> Work required
All that is needed is each line of the entries holding the word "icon", copied as it stands.

BEGIN

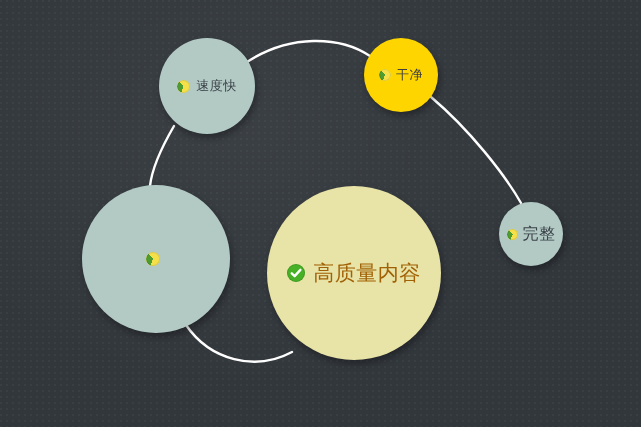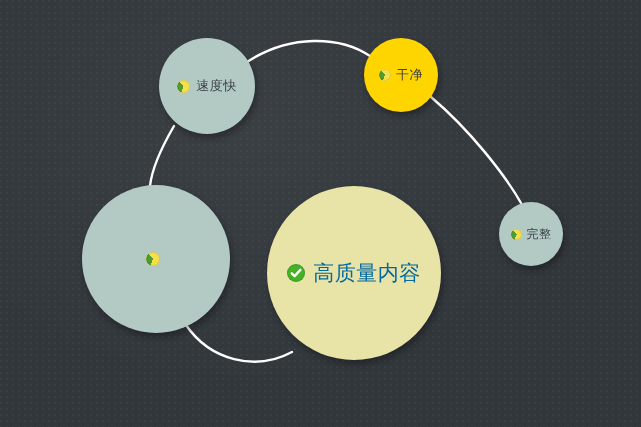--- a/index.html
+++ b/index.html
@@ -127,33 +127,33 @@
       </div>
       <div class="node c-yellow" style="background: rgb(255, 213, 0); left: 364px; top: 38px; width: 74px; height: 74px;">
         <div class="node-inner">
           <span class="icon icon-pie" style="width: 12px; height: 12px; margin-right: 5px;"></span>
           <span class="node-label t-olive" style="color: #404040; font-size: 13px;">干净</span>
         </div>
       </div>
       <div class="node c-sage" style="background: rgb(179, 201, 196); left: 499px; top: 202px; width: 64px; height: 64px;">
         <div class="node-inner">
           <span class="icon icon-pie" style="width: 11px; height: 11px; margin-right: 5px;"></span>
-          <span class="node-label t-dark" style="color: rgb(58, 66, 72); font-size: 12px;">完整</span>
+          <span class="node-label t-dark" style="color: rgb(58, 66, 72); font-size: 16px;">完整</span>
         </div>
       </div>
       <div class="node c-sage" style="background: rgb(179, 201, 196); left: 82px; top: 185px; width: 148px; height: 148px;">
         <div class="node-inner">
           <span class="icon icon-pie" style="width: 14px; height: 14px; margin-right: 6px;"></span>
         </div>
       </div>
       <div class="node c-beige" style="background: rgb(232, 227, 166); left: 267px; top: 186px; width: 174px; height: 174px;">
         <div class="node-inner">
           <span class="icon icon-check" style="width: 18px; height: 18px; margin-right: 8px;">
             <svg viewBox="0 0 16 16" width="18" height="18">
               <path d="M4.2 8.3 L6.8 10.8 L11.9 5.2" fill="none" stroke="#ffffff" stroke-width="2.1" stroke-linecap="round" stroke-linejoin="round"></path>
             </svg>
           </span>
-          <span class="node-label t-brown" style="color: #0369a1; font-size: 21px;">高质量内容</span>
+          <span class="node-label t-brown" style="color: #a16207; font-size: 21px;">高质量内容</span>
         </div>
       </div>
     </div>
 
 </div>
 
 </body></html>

END

> Reply to the task
           <span class="icon icon-pie" style="width: 12px; height: 12px; margin-right: 5px;"></span>
           <span class="icon icon-pie" style="width: 11px; height: 11px; margin-right: 5px;"></span>
           <span class="icon icon-pie" style="width: 14px; height: 14px; margin-right: 6px;"></span>
           <span class="icon icon-check" style="width: 18px; height: 18px; margin-right: 8px;">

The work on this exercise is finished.